Presenter
Bajpai Anandita - Leibniz-Zentrum Moderner Orient, Leibniz-Zentrum Moderner Orient, Berlin, GermanyPanel
57 – South Asian and African Actors in Divided Berlin: Trajectories, Networks and (Dis-)EntanglementsAbstract
This paper traces the biographies of two actors, from India and former Zaire (present day Democratic Republic of Congo), and their everyday experiences of being in the divided Cold War city of Berlin (1970s-80s). Both life trajectories shed light on the actors’ love/family relationships across the Wall and how these were made possible and maintained over the years.
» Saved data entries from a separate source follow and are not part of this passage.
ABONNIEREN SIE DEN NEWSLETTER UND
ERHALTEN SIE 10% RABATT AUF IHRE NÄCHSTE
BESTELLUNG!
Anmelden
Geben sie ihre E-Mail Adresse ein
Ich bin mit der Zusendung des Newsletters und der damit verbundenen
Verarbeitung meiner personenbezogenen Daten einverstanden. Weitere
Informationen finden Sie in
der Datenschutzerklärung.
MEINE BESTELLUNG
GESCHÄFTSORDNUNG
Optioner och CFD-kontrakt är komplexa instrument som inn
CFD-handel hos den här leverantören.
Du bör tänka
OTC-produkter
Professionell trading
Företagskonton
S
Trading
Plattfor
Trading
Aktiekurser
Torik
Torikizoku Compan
Whereas being non-East German came with the advantage of being able to travel to the other side of the Wall unlike their East German counterparts or partners, experiences of heavy surveillance by the Stasi (the GDR’s State Security Service) were an everyday reality also in this case. What was everyday life like amidst stories of simultaneous loss and personal tragedy as well as hope and resilience? Whereas examples of divided German lives abound in literary and historical scholarship on the divided city, stories of African and Asian actors are largely missing in this repertoire. The paper addresses this gap following a biographical approach based on oral testimonies. How did the actors build their own networks and resource pools in order to overcome the constraints imposed by the existence of the Wall? How did entangled migrant lives shape the stories that in turn craft the city?